→ **About this exercise**
Reproduce the opening lines of the records exactly, up to and including the line in which "eigene Leben und die eigenen Erfahrungen" occurs.
· · · · ·
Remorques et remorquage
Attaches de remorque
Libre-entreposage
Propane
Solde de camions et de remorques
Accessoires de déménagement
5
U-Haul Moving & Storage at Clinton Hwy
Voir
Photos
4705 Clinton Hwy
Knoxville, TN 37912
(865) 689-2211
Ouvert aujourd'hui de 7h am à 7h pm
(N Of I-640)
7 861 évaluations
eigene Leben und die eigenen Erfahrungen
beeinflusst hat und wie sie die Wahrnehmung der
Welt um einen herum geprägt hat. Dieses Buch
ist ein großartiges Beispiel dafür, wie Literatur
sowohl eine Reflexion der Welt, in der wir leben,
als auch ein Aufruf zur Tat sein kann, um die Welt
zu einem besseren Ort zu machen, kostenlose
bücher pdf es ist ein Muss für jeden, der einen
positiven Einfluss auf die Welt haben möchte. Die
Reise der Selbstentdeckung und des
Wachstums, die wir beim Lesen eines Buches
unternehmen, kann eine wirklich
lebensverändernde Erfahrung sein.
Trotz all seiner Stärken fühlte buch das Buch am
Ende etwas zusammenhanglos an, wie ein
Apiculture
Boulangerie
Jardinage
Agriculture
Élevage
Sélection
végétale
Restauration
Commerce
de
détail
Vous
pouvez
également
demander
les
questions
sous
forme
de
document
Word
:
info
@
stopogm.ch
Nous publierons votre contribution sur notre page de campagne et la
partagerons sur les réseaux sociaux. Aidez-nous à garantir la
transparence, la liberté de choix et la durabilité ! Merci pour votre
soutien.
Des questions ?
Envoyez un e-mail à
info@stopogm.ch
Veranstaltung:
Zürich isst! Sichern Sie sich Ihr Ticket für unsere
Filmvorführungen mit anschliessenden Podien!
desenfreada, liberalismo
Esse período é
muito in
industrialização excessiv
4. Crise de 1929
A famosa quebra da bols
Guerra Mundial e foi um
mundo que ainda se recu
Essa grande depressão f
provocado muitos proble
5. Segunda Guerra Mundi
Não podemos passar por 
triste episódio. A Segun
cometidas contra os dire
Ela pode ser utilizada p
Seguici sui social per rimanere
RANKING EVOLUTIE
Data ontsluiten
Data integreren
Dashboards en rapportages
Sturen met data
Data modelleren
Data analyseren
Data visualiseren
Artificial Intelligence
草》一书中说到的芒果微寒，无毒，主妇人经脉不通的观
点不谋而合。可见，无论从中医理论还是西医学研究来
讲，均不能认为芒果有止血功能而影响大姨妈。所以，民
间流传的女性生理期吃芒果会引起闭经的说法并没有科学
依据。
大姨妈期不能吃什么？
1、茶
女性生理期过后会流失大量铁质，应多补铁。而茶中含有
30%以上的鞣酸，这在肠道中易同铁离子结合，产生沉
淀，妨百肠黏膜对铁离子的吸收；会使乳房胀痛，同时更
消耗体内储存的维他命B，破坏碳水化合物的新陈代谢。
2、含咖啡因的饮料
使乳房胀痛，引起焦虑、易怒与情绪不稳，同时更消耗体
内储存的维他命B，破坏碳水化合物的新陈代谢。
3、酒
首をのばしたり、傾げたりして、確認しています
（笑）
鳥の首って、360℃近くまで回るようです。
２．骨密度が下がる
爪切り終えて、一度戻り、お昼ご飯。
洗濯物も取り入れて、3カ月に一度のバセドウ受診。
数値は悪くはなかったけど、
· · · · ·
→ **Answer**
Remorques et remorquage
Attaches de remorque
Libre-entreposage
Propane
Solde de camions et de remorques
Accessoires de déménagement
5
U-Haul Moving & Storage at Clinton Hwy
Voir
Photos
4705 Clinton Hwy
Knoxville, TN 37912
(865) 689-2211
Ouvert aujourd'hui de 7h am à 7h pm
(N Of I-640)
7 861 évaluations
eigene Leben und die eigenen Erfahrungen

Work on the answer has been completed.